*ASSIGNED TASK:*
Gather each line in the data below that contains the string "more", and treat uppercase and lowercase letters as different.

*DATASET CONTENT:*
****
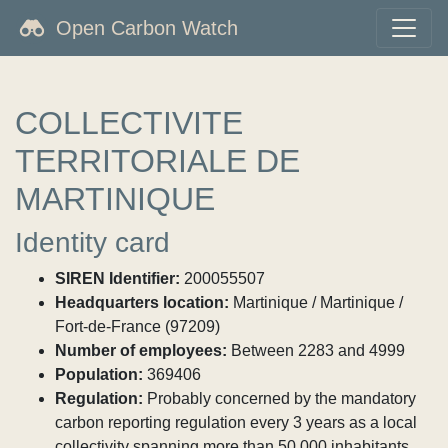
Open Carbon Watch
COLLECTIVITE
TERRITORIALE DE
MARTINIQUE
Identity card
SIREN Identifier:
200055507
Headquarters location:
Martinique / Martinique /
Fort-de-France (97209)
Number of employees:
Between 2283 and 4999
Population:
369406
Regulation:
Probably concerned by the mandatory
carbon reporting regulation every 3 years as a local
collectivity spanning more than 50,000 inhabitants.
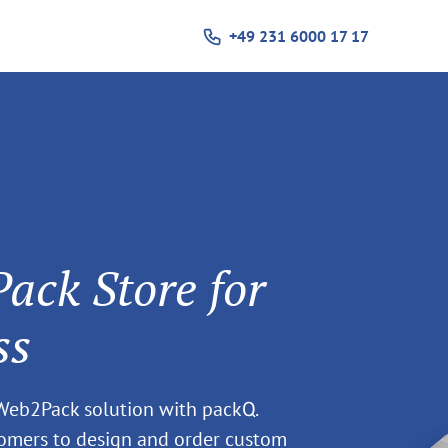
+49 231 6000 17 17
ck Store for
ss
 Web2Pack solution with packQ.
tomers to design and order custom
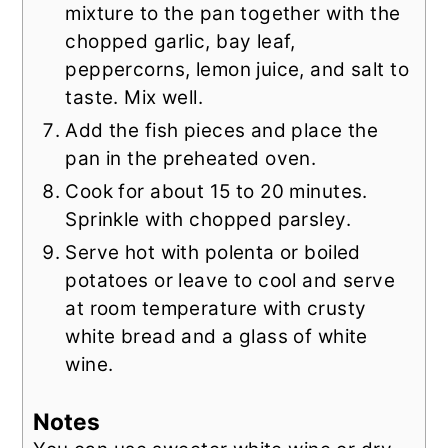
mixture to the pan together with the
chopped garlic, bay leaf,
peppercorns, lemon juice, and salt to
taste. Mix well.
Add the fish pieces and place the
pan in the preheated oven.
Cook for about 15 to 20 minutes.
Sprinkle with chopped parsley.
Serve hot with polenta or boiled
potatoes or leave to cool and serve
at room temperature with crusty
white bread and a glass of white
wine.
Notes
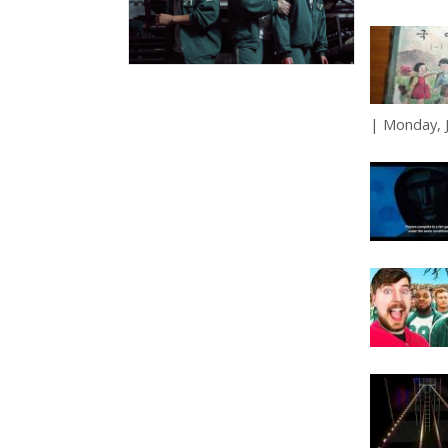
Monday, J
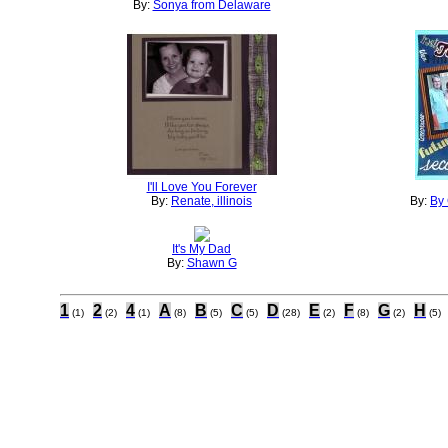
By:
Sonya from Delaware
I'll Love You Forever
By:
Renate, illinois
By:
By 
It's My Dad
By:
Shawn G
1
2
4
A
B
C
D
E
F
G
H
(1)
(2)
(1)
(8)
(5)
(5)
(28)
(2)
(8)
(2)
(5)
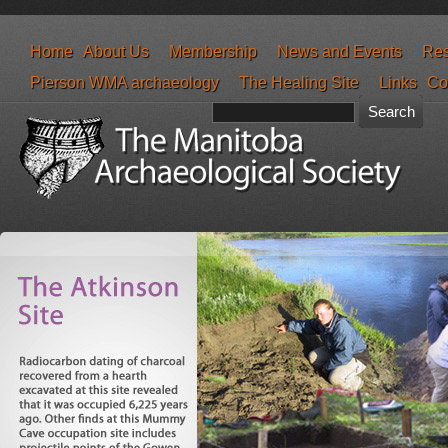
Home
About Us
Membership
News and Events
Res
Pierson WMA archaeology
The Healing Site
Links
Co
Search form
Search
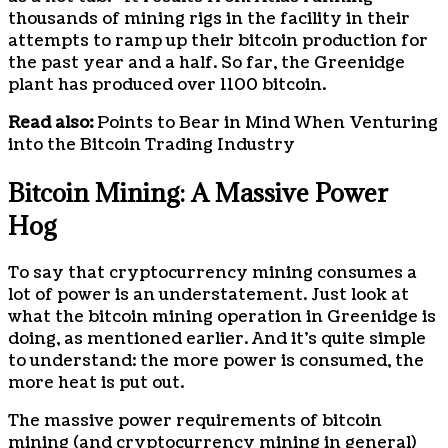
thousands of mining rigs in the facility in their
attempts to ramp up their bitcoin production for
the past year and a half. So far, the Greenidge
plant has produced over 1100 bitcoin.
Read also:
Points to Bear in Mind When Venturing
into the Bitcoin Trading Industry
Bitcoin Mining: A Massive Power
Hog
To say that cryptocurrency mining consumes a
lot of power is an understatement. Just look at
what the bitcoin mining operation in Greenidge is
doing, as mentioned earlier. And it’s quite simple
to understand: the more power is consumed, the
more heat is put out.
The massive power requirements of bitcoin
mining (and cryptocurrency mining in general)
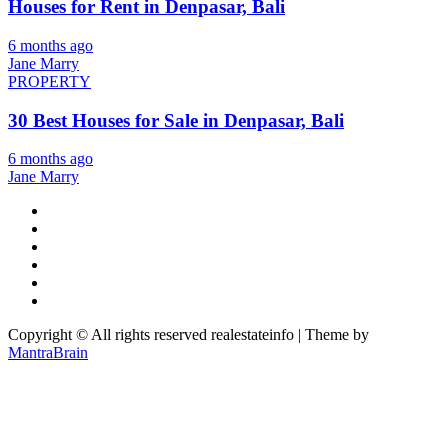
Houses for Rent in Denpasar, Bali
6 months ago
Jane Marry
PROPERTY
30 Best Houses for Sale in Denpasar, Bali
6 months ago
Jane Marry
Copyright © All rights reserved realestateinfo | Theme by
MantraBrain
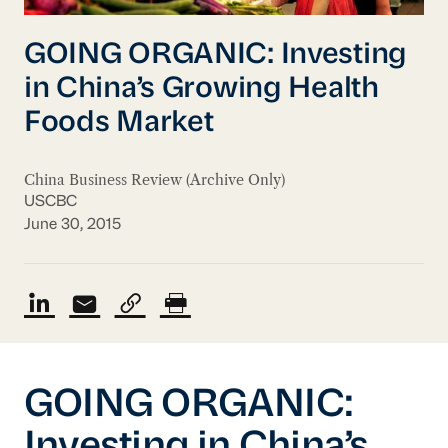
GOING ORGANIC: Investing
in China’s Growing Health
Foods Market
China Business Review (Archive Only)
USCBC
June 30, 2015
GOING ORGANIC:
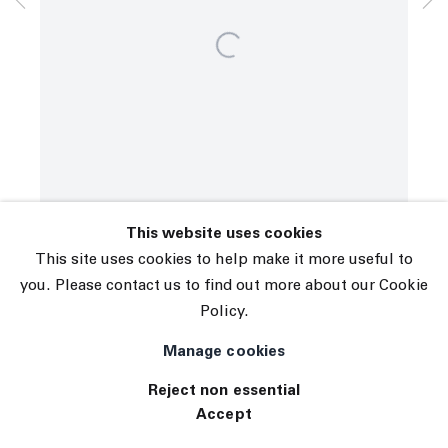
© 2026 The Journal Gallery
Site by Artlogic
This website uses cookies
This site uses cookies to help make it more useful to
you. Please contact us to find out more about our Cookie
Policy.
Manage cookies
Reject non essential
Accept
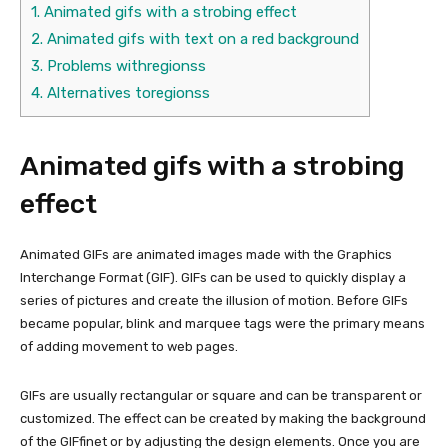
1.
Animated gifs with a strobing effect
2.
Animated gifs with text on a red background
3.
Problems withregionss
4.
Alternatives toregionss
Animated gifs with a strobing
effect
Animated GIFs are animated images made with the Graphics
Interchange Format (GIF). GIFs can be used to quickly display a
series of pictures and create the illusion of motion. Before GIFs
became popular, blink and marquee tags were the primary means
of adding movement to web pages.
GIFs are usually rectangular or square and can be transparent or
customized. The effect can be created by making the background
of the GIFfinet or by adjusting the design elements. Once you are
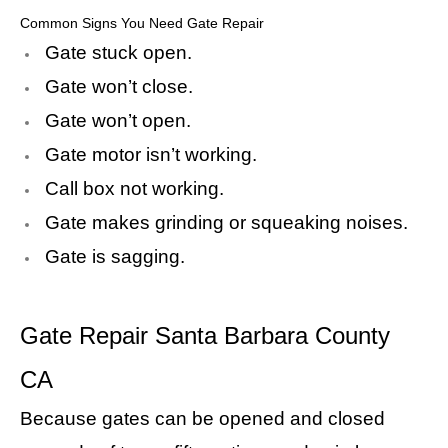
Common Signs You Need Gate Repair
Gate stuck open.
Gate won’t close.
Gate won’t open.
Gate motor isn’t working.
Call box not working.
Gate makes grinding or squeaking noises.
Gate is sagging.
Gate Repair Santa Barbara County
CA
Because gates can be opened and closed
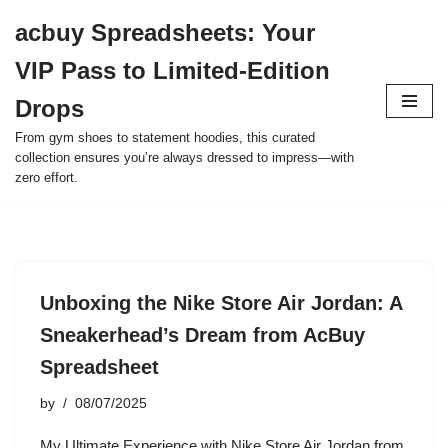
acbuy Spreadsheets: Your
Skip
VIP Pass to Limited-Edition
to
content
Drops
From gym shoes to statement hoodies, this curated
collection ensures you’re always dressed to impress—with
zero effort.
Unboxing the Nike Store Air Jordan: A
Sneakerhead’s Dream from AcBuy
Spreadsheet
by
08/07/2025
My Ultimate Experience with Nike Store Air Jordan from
****
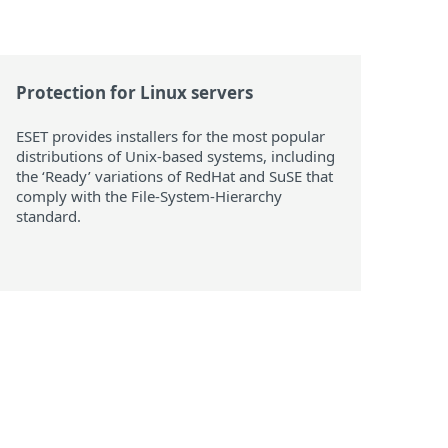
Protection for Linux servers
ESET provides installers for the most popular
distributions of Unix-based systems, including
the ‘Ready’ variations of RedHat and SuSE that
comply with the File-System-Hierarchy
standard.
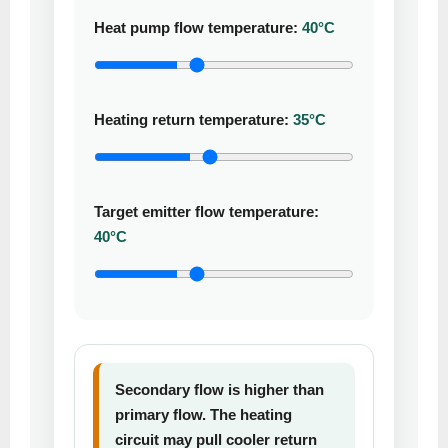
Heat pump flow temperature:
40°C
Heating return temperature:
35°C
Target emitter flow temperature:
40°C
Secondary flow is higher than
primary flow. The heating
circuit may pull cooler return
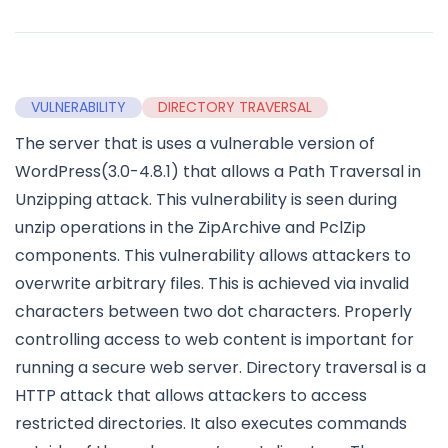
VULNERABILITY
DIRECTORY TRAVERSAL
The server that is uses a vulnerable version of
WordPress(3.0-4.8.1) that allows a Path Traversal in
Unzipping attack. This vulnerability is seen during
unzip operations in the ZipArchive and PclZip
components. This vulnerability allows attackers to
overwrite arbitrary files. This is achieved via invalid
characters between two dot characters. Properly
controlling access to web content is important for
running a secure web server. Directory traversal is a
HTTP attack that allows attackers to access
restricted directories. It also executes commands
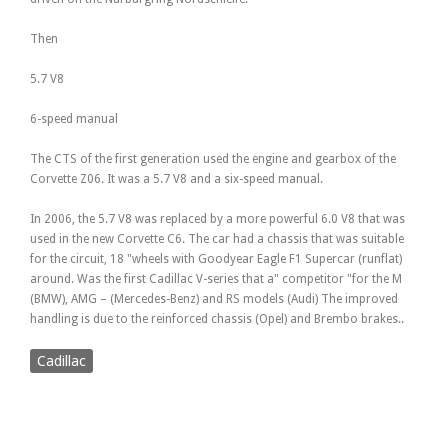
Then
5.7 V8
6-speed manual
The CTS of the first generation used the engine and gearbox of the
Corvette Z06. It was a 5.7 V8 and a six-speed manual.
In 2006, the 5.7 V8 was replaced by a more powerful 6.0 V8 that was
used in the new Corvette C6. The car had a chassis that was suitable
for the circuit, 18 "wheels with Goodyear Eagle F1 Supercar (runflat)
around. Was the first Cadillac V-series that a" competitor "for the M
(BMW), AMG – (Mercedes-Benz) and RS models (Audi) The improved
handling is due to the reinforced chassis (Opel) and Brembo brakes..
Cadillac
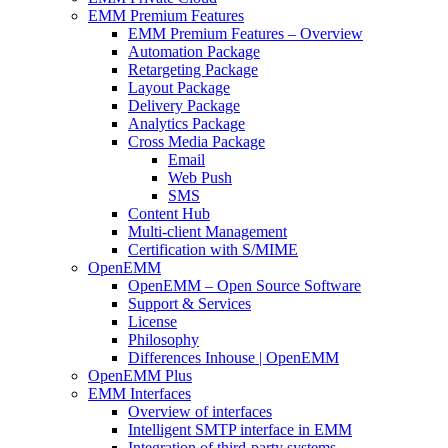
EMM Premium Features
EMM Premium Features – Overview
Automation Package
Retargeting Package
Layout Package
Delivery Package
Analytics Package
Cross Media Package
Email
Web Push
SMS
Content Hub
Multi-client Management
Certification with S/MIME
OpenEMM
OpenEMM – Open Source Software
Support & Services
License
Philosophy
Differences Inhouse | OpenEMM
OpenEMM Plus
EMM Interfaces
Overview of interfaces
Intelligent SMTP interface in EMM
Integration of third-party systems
****
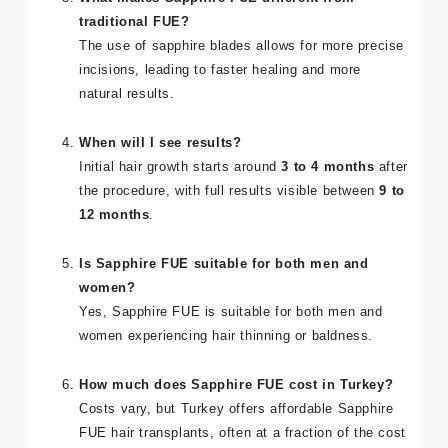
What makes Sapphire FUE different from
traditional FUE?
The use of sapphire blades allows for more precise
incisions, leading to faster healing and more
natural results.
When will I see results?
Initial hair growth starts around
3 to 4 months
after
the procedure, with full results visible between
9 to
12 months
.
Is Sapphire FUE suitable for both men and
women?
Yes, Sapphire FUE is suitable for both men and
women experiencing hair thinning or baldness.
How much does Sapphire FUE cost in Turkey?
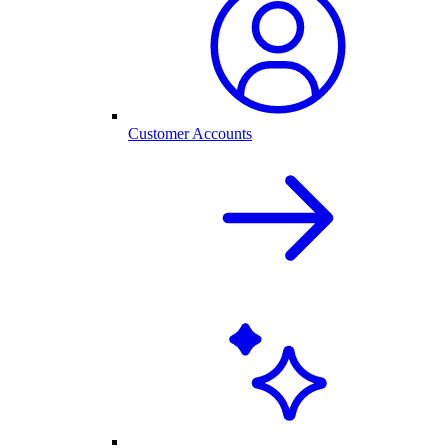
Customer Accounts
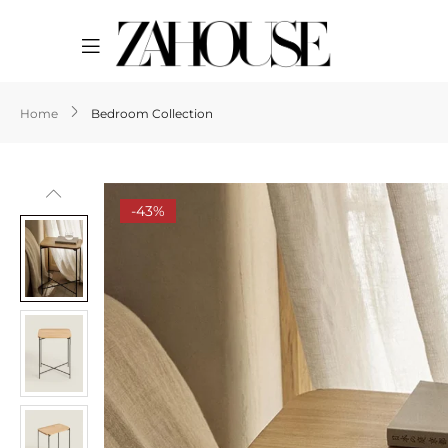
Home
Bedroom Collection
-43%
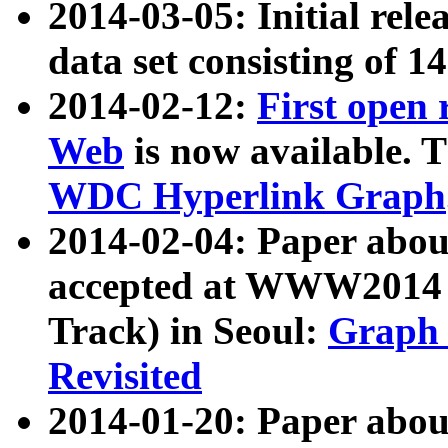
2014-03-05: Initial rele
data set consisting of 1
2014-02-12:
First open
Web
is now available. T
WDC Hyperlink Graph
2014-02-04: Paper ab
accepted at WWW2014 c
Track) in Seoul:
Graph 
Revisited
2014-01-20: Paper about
****
*SOLUTION TO THIS EXERCISE:*
collectivity spanning more than 50,000 inhabitants.
to understand: the more power is consumed, the
more heat is put out.
This site uses cookies to help make it more useful to
you. Please contact us to find out more about our Cookie
In 2006, the 5.7 V8 was replaced by a more powerful 6.0 V8 that was
The use of sapphire blades allows for more precise
incisions, leading to faster healing and more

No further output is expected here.